▸ **ASSIGNMENT**:
Look through the records below, and copy out every line that holds the string "Courtyard".

⁂

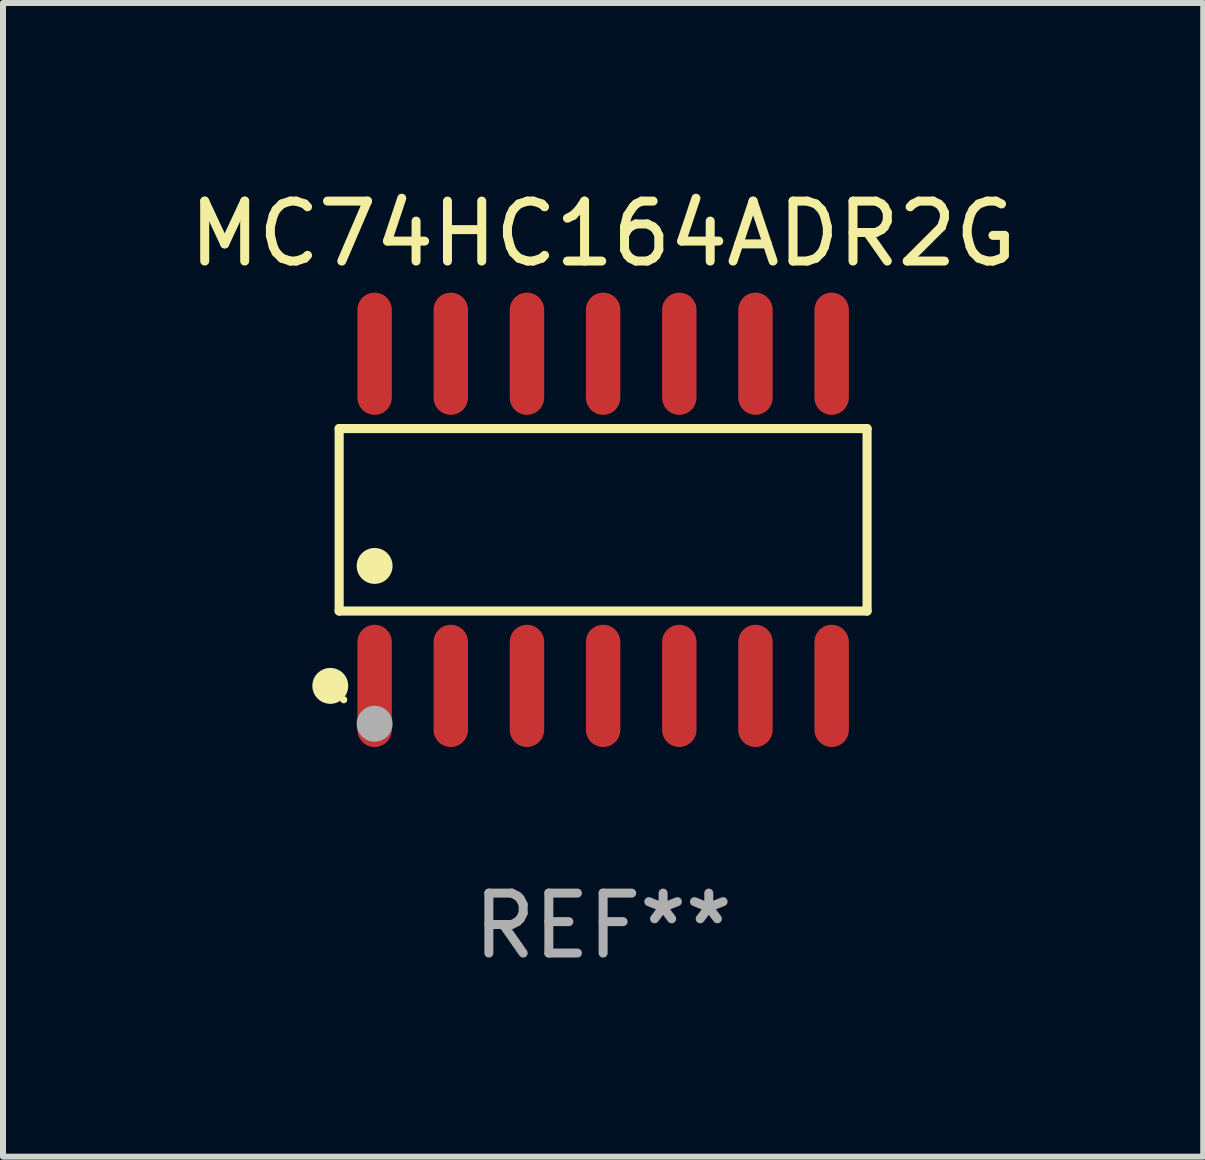
<source format=kicad_pcb>
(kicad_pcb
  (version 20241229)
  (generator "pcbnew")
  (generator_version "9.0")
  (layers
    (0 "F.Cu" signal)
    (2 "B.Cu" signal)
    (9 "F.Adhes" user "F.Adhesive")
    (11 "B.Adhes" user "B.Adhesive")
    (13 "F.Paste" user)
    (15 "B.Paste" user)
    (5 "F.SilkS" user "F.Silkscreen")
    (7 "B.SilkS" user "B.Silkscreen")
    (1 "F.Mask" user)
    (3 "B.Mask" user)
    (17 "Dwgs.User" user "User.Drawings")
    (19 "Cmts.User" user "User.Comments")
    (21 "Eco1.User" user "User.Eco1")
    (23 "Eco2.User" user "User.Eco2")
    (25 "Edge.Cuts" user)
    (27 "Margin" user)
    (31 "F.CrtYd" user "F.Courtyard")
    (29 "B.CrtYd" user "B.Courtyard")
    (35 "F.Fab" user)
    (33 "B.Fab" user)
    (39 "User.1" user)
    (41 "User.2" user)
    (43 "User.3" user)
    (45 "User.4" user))
  (footprint "MC74HC164ADR2G"
    (layer "F.Cu")
    (at 7.006 5.617)
    (property "Reference" "MC74HC164ADR2G" (at 0 -4.769 0) (layer "F.SilkS") (effects (font (size 1 1) (thickness 0.15))))
    (attr through_hole)
    (fp_line (start -4.401 -1.521) (end 4.401 -1.521) (stroke (width 0.152) (type solid)) (layer "F.SilkS"))
    (fp_line (start -4.401 1.521) (end -4.401 -1.521) (stroke (width 0.152) (type solid)) (layer "F.SilkS"))
    (fp_line (start 4.401 -1.521) (end 4.401 1.521) (stroke (width 0.152) (type solid)) (layer "F.SilkS"))
    (fp_line (start 4.401 1.521) (end -4.401 1.521) (stroke (width 0.152) (type solid)) (layer "F.SilkS"))
    (fp_circle (center -4.549 2.769) (end -4.399 2.769) (stroke (width 0.3) (type solid)) (fill no) (layer "F.SilkS"))
    (fp_circle (center -4.325 3) (end -4.295 3) (stroke (width 0.06) (type solid)) (fill no) (layer "F.SilkS"))
    (fp_circle (center -3.81 0.769) (end -3.66 0.769) (stroke (width 0.3) (type solid)) (fill no) (layer "F.SilkS"))
    (fp_circle (center -3.81 3.4) (end -3.66 3.4) (stroke (width 0.3) (type solid)) (fill no) (layer "F.Fab"))
    (fp_text user "REF**" (at 0 6.769 0) (layer "F.Fab") (effects (font (size 1 1) (thickness 0.15))))
    (pad "1" smd oval (at -3.81 2.769) (size 0.574 2.038) (layers "F.Cu" "F.Mask" "F.Paste"))
    (pad "2" smd oval (at -2.54 2.769) (size 0.574 2.038) (layers "F.Cu" "F.Mask" "F.Paste"))
    (pad "3" smd oval (at -1.27 2.769) (size 0.574 2.038) (layers "F.Cu" "F.Mask" "F.Paste"))
    (pad "4" smd oval (at 0 2.769) (size 0.574 2.038) (layers "F.Cu" "F.Mask" "F.Paste"))
    (pad "5" smd oval (at 1.27 2.769) (size 0.574 2.038) (layers "F.Cu" "F.Mask" "F.Paste"))
    (pad "6" smd oval (at 2.54 2.769) (size 0.574 2.038) (layers "F.Cu" "F.Mask" "F.Paste"))
    (pad "7" smd oval (at 3.81 2.769) (size 0.574 2.038) (layers "F.Cu" "F.Mask" "F.Paste"))
    (pad "8" smd oval (at 3.81 -2.769) (size 0.574 2.038) (layers "F.Cu" "F.Mask" "F.Paste"))
    (pad "9" smd oval (at 2.54 -2.769) (size 0.574 2.038) (layers "F.Cu" "F.Mask" "F.Paste"))
    (pad "10" smd oval (at 1.27 -2.769) (size 0.574 2.038) (layers "F.Cu" "F.Mask" "F.Paste"))
    (pad "11" smd oval (at 0 -2.769) (size 0.574 2.038) (layers "F.Cu" "F.Mask" "F.Paste"))
    (pad "12" smd oval (at -1.27 -2.769) (size 0.574 2.038) (layers "F.Cu" "F.Mask" "F.Paste"))
    (pad "13" smd oval (at -2.54 -2.769) (size 0.574 2.038) (layers "F.Cu" "F.Mask" "F.Paste"))
    (pad "14" smd oval (at -3.81 -2.769) (size 0.574 2.038) (layers "F.Cu" "F.Mask" "F.Paste")))
  (gr_rect
    (start -3 -3)
    (end 17.012 16.235)
    (stroke (width 0.1) (type default))
    (fill no)
    (layer "Edge.Cuts")))
</source>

⁂

▸ **WORKED SOLUTION**:
    (31 "F.CrtYd" user "F.Courtyard")
    (29 "B.CrtYd" user "B.Courtyard")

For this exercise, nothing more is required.